* [ARBEITSANWEISUNG A]: Wie alt wird der Schauspieler laut dem gegebenen Textauszug im nächsten Monat?

* [GEGEBENER TEXTAUSZUG]:
------------------------------------------------------------------------
Fang mir jetzt bloß nicht an zu weinen…

 
Autor: Joe Kelbel

... du spielst doch sonst so'n harten Mann. Als Klaus Lage den Titelsong für Schimanskis Film sang, diskutierte ich mit Götz beim Wagner in Sachsenhausen, wer denn der Härtere von uns beiden sei. Gewonnen hat der Apfelwein.

Es gibt heute keine Revanche gegen den Schauspieler, der nächsten Monat 78 wird. Ich kann ihn nicht kontaktieren, er besitzt immer noch weder Handy noch PC. Meine Gegner sind heute meine Beine, die sich von den 285 km der letzten Woche nicht erholt haben. Mein Rippenbruch ist auch noch nicht verheilt, die Temperaturen sind gleich denen in Afrika, doch die Luft dort ist trockener.
------------------------------------------------------------------------
* [ARBEITSANWEISUNG B]: Schreiben Sie aus den Datensätzen alle Zeilen von der Zeile mit „# Framework“ bis zum Ende der Datensätze unverändert ab. Die Zeile mit „# Framework“ und die letzte Zeile gehören dazu.
------------------------------------------------------------------------
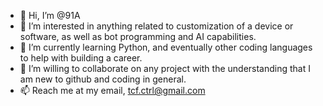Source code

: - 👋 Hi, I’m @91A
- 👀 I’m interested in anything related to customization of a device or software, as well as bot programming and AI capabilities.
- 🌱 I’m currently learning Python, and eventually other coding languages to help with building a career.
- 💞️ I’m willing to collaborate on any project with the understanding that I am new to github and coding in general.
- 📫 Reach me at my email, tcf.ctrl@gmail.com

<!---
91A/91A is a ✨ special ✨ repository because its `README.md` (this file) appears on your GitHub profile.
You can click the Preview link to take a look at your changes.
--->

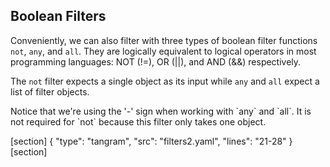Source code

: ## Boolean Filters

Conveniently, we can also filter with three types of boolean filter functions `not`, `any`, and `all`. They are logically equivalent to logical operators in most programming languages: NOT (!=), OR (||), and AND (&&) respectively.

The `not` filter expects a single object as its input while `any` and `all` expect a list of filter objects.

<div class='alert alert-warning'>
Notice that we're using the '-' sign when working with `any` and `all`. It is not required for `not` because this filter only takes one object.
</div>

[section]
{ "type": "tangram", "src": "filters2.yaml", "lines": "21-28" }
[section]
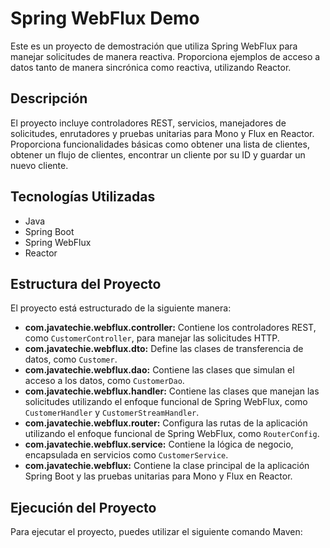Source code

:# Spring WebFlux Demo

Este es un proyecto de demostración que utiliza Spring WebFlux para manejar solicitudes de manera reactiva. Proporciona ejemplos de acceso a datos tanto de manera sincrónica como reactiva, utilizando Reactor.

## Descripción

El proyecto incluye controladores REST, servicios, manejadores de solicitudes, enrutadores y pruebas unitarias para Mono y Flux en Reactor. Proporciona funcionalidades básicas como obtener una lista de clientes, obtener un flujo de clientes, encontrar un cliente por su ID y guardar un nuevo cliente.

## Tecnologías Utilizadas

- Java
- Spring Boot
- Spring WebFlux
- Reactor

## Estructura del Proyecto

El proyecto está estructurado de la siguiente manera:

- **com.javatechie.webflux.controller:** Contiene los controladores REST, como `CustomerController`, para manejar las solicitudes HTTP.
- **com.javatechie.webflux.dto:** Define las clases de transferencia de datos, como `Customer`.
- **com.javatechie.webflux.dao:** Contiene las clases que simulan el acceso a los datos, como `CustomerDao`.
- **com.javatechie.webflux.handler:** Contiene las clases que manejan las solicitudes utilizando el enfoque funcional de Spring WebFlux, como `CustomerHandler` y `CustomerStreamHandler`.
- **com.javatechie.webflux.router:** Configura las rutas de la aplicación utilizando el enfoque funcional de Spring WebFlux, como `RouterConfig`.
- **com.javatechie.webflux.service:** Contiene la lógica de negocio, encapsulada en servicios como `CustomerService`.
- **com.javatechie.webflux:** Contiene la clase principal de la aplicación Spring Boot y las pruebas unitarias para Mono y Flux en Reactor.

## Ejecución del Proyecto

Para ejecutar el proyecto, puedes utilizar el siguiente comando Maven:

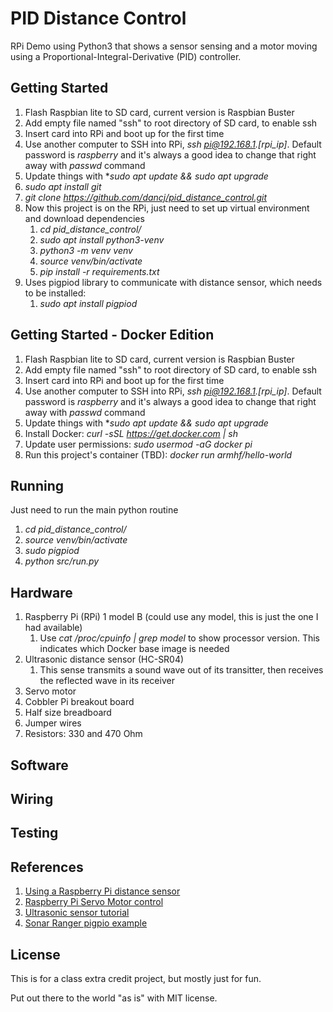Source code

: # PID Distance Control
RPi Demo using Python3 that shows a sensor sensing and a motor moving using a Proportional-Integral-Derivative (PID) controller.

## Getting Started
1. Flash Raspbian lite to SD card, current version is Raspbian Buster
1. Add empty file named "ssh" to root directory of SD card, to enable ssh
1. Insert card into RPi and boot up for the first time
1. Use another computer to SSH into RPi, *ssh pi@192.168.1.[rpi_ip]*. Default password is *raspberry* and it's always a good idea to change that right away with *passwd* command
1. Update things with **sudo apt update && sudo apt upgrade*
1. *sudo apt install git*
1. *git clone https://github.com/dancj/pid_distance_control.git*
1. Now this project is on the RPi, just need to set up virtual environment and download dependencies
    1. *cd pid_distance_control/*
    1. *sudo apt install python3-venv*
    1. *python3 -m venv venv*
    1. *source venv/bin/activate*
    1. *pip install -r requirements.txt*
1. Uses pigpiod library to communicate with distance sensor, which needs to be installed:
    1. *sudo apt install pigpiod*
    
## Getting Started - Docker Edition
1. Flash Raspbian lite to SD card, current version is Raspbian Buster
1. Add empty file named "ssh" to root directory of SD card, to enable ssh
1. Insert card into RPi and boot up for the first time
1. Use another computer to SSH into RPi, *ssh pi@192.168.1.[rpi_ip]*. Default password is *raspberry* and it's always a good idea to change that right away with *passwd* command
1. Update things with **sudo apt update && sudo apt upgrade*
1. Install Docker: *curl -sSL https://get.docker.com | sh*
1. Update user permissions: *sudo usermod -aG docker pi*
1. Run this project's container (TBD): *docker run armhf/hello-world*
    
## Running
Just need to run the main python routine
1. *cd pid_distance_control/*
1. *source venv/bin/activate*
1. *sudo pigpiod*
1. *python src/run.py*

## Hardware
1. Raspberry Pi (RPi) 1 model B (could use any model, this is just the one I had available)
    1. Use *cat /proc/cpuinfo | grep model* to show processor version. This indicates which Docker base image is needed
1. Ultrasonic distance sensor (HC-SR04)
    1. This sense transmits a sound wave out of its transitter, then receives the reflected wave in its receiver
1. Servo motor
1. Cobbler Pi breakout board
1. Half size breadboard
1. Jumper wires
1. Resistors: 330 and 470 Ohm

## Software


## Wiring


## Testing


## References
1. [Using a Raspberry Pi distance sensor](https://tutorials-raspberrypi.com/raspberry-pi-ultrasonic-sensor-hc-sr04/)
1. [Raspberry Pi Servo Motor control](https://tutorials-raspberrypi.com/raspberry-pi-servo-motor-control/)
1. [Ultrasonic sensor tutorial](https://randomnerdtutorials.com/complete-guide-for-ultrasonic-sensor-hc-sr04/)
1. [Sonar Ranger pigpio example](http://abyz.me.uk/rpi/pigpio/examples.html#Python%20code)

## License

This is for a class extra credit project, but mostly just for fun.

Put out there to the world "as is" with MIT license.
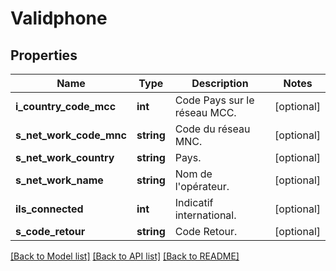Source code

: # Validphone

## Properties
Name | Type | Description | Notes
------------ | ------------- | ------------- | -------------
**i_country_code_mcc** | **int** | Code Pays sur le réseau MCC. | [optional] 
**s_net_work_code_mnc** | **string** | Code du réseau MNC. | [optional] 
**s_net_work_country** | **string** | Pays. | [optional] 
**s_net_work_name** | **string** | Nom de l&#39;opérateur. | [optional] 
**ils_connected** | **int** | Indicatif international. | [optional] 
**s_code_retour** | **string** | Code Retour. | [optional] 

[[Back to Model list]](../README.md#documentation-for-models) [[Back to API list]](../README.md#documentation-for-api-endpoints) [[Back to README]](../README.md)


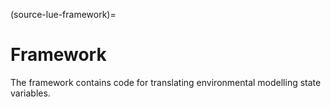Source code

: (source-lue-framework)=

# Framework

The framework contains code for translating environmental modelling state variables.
------------------------------------------------------------------------
* [ERGEBNIS DER ÜBUNG A]: 78 Jahre.

* [ERGEBNIS DER ÜBUNG B]:
# Framework

The framework contains code for translating environmental modelling state variables.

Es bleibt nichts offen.